There are reports that Saudi Arabia will raise its oil production in case the situation between Iran and the West will further escalate. Will Saudi Arabia come through on this promise? And more importantly, will it keep the crude oil prices from rising in case of an Iran war?
There are reports that Saudi could raise its oil production by as much as 25% in case the situation with Iran will take another turn for the worst. This news may have been among the factors to pull down crude oil prices yesterday.

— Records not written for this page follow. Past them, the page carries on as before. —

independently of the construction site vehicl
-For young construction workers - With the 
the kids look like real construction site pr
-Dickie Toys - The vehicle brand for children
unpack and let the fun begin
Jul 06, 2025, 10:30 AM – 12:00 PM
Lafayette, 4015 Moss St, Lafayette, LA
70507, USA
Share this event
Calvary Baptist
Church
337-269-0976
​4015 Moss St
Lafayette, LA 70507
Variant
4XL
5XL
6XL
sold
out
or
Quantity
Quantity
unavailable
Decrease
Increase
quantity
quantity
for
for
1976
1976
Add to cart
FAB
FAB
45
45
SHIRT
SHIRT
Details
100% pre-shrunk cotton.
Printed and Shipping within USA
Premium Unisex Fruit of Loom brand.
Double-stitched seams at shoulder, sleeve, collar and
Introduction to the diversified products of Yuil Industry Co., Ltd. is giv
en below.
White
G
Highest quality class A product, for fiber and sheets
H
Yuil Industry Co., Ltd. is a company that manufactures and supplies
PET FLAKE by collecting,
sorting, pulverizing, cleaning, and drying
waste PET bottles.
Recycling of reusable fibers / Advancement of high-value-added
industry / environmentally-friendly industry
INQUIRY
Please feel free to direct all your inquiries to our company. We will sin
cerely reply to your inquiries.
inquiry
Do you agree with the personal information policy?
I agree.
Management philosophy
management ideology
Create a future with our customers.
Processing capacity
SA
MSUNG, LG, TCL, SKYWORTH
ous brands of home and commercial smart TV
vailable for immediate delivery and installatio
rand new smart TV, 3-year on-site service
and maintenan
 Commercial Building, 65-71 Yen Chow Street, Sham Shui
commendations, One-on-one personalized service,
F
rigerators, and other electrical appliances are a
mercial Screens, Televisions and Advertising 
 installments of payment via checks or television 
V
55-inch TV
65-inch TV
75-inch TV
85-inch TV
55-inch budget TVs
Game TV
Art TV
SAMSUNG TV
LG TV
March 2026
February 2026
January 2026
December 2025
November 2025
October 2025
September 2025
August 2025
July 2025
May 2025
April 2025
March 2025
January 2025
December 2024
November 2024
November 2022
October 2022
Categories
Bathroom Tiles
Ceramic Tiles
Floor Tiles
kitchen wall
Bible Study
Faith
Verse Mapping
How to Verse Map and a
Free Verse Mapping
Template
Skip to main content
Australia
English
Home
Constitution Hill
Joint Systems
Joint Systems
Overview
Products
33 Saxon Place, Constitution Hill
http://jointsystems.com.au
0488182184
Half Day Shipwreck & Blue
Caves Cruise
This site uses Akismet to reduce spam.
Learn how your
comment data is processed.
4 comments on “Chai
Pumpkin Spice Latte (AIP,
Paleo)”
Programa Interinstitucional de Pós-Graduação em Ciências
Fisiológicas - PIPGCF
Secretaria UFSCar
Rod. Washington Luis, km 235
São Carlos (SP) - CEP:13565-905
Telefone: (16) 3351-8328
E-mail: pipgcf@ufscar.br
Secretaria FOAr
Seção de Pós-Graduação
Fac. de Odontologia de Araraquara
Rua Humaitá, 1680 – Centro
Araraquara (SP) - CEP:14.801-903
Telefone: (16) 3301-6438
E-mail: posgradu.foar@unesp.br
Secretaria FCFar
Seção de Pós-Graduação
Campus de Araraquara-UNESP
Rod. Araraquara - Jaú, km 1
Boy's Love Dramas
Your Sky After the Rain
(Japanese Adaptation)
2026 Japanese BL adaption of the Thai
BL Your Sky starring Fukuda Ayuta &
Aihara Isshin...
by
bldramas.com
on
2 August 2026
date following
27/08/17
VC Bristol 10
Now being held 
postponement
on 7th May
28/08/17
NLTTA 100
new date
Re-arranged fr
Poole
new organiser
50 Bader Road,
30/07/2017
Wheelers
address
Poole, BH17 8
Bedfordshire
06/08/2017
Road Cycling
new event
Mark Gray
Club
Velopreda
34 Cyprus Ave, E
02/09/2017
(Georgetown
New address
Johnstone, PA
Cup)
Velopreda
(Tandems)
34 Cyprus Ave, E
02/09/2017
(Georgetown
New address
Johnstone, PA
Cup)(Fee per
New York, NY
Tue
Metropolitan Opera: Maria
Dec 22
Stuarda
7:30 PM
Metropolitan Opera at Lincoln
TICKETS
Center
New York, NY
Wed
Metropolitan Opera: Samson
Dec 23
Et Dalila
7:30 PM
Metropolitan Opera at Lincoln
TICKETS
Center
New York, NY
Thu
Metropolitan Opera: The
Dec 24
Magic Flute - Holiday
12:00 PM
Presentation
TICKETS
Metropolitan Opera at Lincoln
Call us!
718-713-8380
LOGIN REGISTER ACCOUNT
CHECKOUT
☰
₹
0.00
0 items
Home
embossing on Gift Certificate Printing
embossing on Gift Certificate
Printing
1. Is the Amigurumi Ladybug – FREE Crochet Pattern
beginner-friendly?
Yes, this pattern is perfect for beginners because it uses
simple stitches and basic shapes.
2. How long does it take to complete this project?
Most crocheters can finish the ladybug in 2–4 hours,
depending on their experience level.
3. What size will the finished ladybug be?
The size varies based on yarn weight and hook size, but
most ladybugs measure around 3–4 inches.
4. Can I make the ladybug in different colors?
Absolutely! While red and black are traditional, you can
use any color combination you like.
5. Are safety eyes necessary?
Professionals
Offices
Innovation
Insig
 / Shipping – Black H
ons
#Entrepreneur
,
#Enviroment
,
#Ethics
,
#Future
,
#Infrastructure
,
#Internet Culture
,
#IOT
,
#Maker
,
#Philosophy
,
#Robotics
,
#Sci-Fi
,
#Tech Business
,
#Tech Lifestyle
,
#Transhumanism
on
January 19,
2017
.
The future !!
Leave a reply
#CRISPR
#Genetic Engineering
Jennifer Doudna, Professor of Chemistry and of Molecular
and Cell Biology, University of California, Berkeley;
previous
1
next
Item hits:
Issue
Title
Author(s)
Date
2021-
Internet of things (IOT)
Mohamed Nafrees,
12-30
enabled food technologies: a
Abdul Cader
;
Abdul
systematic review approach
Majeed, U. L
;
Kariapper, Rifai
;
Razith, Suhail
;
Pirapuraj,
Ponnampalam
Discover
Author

But the friction between Iran and the West mainly the U.S. EU and Israel is probably among the reasons for the sharp rise in crude oil prices in recent weeks that reached as of yesterday $124.5 and $105.61 for Brent oil and WTI oil, respectively.
Even more than the sharp rise in crude oil prices, the difference between Brent oil and WTI oil price has increased in recent weeks after it had reached during December 2011its lowest level in almost a year. I suspect the rise in the Brent premium was mostly related to the Iran tension.
But we can’t blame the sharp gains in oil prices during the year so far entirely on Iran: according to the recent oil report of the IEA, the non-OPEC countries’ oil production didn’t increase much during the first quarter of 2012 partly because of unplanned outages in the North Sea and Canada. Furthermore, the OECD industry oil inventories are still below the 5-year average for the seventh consecutive month; this means that the oil market is still tight for OECD countries, mainly in Europe.
Following the recent sanctions on Iran the oil market in Europe just got tighter.
How are things in the U.S? the U.S. crude oil stockpiles are still 16.678 million barrels below oil stockpiles levels recorded during the same time in 2011.
But the oil production in the U.S is robust and in regards to oil imports, the U.S relies on counties in which there is no tension such as Canada, Saudi Arabia and Nigeria.
In regards to Asia the current sanctions on Iran won’t apply as U.S gave Japan China and several other countries a pass on the sanctions. Thus the global oil market shouldn’t see a sharp drop in supply because Iran could sell directly to China and Japan instead of the EU countries it once sold; alternatively OPEC counties such as Saudi could sell directly to Europe and reduce its sales to Asia.
But still, this plan looks well in theory; it will be a question how it will be executed.
Furthermore will Saudi raise quotas? We can look back on the case of Libya when oil production declined from an average of 1.6 million bbl per day in 2010 to nearly zero during March to November 2011.
The table below shows the changes in OPEC, Saudi and Libya’s’ oil production during 2011 until February 2012. It shows the sharp rise in Saudi’s oil production to compensate for the drop in Libya’s oil production during 2011.
So we know Saudi will probably abide and raise quotas, but will it be enough in a situation in which an Iran war will commence?
For that we need to consider two problems:
In case of an Iran war, there is the problem that Iran could follow on its threat and shut the Strait of Hormuz, where nearly 20% of the world’s oil is passing through. In such an event the rise in Saudi oil production won’t help.
The other problem is that Iran is a much bigger oil supplier than Libya.
According to the EIA, Iran is the second largest OPEC producer of Oil after Saudi Arabian; it produces nearly 3.6 million bbl/d of oil. This is more than double the production rate of Libya. Even if we take the Saudi’s word at face value, raising their oil production by 25% translates to an increase of 2.4 million bbl/d. This means in an event in which Iran’s oil production will reach a halt, Saudi won’t have the capacity to raise its oil production by 3.6 million bbl/d and will be short of 1.2 million bbl/d.
As long as the tension with Iran will continue crude oil prices still have the potential of further rising and the Brent premium also expanding.